In which Mr. Charles Honeyman appears in an Amiable Light
Mr. Frederick Bayham waited at Fitzroy Square while Clive was yet talking with his friends there, and favoured that gentleman with his company home to the usual smoky refreshment. Clive always rejoiced in F. B.’s society, whether he was in a sportive mood, or, as now, in a solemn and didactic vein. F. B. had been more than ordinarily majestic all the evening. “I dare say you find me a good deal altered, Clive,” he remarked; “I am a good deal altered.

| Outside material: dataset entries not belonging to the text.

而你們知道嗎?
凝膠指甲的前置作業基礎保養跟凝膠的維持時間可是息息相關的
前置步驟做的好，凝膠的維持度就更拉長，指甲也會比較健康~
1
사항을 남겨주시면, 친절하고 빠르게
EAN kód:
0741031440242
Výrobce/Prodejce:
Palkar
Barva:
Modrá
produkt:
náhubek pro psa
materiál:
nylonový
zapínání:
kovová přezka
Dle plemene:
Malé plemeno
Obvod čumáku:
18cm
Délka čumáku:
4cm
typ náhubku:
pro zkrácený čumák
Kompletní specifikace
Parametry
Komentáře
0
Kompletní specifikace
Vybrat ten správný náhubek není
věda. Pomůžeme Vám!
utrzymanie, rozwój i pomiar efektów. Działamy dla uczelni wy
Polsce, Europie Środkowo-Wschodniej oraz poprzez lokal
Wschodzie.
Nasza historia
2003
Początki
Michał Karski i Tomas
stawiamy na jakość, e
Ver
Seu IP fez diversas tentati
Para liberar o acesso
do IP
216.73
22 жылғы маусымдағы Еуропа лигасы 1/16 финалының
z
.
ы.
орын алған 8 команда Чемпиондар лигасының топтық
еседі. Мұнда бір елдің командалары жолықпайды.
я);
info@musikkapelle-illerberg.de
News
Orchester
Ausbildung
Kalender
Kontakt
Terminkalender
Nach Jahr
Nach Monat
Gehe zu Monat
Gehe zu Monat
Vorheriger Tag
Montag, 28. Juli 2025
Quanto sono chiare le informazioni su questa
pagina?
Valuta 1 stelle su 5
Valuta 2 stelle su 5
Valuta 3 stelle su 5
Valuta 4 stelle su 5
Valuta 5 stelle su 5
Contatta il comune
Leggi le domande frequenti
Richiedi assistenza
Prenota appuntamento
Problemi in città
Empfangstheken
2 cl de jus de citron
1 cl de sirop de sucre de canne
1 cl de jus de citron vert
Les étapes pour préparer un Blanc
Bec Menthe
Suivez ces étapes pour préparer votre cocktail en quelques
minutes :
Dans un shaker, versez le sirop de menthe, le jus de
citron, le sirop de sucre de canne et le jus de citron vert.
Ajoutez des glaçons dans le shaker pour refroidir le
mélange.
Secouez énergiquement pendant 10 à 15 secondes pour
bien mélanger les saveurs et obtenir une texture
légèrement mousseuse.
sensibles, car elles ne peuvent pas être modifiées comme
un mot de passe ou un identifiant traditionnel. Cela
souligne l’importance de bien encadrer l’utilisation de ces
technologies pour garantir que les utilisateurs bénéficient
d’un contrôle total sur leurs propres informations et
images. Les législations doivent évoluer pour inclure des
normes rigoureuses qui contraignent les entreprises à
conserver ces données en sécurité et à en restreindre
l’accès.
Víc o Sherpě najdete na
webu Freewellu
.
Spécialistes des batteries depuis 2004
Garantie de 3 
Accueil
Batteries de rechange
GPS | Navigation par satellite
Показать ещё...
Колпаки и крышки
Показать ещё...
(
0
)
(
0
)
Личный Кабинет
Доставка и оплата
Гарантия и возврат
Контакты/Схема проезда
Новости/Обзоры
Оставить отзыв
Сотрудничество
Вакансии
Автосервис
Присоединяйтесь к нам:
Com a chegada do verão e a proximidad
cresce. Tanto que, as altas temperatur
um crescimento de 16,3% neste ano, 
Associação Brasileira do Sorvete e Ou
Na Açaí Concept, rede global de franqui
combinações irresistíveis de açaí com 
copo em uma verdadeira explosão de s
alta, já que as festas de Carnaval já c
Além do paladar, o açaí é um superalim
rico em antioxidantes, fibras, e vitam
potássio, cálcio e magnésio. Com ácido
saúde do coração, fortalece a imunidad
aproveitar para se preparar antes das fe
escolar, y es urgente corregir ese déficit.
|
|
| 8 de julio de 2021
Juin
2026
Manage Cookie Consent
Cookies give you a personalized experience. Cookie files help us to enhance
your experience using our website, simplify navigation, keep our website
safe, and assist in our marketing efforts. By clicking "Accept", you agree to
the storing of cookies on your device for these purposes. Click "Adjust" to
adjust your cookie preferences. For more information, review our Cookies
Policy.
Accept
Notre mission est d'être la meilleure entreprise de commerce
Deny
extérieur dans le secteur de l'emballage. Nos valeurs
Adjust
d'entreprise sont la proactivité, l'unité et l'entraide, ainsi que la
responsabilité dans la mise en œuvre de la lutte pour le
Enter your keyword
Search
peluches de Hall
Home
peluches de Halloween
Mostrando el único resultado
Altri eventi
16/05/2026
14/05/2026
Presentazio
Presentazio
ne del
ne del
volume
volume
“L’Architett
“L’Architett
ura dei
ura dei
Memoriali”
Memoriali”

Since that good Samaritan, your kind father, had compassion on a poor fellow fallen among thieves (though I don’t say, mind you, he was much better than his company), F. B. has mended some of his ways. I am trying a course of industry, sir. Powers, perhaps naturally great, have been neglected over the wine-cup and the die. I am beginning to feel my way; and my chiefs yonder, who have just walked home with their cigars in their mouths, and without as much as saying, F. B., my boy, shall we go to the Haunt and have a cool lobster and a glass of table-beer,—which they certainly do not consider themselves to be,—I say, sir, the Politician and the Literary Critic” (there was a most sarcastic emphasis laid on these phrases, characterising Messrs. Warrington and Pendennis) “may find that there is a humble contributor to the Pall Mall Gazette, whose name, may be, the amateur shall one day reckon even higher than their own. Mr. Warrington I do not say so much—he is an able man, sir, an able man;—but there is that about your exceedin self-satisfied friend, Mr. Arthur Pendennis, which—well, well—let time show. You did not—get the—hem—paper at Rome and Naples, I suppose?”
“Forbidden by the Inquisition,” says Clive, delighted; “and at Naples the king furious against it.”